**Data items:**
============
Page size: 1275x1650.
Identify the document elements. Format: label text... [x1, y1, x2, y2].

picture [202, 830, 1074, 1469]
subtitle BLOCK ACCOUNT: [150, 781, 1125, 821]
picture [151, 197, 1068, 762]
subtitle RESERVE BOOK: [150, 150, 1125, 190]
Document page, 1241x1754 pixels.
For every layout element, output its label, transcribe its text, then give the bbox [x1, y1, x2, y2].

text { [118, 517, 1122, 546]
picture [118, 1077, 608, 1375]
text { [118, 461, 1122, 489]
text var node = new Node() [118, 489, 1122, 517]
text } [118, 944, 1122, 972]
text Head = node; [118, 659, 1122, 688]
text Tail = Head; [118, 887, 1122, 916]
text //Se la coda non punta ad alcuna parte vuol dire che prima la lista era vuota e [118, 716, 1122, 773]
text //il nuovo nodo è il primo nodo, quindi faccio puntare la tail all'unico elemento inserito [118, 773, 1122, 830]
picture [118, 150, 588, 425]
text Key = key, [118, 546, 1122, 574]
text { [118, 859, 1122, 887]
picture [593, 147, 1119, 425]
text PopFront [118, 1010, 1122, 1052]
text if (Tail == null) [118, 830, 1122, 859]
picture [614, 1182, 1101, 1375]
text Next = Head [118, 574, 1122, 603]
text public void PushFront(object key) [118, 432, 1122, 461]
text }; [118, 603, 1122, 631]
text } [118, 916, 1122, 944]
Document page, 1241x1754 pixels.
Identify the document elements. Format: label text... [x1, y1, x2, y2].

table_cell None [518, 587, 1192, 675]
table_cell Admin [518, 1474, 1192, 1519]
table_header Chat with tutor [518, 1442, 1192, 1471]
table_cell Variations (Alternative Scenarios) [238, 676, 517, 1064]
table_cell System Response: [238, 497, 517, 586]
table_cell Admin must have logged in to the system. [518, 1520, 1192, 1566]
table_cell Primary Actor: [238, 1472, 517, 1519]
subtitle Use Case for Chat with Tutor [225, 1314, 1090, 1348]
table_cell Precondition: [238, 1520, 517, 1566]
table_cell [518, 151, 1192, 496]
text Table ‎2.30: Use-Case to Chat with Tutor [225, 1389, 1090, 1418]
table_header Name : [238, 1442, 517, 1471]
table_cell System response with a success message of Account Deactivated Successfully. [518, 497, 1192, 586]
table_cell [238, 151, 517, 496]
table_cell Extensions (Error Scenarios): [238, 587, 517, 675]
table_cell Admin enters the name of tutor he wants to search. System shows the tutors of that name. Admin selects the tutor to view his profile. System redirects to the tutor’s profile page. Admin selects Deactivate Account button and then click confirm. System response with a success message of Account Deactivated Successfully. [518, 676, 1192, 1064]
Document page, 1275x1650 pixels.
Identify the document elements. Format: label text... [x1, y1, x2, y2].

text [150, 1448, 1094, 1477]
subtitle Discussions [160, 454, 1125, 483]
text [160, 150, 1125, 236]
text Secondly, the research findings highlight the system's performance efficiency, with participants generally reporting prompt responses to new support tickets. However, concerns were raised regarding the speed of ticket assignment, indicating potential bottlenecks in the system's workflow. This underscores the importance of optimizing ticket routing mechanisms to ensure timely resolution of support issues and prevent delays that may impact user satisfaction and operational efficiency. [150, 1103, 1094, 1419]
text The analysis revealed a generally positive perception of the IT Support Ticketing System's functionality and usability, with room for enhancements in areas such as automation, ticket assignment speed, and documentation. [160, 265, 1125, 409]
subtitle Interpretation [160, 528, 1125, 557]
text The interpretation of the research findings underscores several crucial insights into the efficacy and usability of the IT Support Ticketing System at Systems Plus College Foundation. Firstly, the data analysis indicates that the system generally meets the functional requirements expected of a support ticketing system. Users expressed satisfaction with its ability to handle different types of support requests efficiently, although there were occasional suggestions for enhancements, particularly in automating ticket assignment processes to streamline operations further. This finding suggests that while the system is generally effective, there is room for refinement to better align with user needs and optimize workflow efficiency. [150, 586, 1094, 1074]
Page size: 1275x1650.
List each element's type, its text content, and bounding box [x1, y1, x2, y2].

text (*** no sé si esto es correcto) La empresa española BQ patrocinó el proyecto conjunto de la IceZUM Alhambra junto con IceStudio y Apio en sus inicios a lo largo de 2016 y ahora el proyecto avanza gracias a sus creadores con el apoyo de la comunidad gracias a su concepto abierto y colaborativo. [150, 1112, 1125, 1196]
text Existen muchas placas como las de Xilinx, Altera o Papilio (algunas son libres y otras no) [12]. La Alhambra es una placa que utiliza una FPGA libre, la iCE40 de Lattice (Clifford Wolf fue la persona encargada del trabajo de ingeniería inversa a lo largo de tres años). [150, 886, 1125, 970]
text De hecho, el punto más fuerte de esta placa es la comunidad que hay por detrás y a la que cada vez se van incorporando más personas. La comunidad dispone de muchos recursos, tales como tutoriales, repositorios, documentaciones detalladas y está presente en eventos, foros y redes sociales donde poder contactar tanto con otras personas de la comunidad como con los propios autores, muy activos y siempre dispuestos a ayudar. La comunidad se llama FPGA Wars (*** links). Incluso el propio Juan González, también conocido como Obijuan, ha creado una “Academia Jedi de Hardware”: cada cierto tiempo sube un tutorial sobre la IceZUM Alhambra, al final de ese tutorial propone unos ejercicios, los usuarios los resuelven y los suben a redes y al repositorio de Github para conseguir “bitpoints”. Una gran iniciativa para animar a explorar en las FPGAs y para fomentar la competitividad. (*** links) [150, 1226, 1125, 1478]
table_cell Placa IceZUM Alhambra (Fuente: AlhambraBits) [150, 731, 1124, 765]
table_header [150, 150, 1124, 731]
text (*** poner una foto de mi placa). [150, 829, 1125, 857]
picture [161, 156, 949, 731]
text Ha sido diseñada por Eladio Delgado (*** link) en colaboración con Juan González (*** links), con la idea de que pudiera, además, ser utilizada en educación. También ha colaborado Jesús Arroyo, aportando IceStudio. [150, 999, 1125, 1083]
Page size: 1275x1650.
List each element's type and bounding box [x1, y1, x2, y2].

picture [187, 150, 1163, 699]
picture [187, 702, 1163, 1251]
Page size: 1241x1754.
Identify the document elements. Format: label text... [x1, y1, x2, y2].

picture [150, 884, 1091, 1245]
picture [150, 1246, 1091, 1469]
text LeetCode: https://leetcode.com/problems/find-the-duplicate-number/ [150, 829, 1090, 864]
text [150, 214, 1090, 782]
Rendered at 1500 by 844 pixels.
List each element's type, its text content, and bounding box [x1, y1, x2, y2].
============
**Description of the task:** In the entries above, find each line with the word "pixels" and return it.

**Reply to the task:**
Document page, 1241x1754 pixels.
Document page, 1241x1754 pixels.
Document page, 1275x1650 pixels.
Rendered at 1500 by 844 pixels.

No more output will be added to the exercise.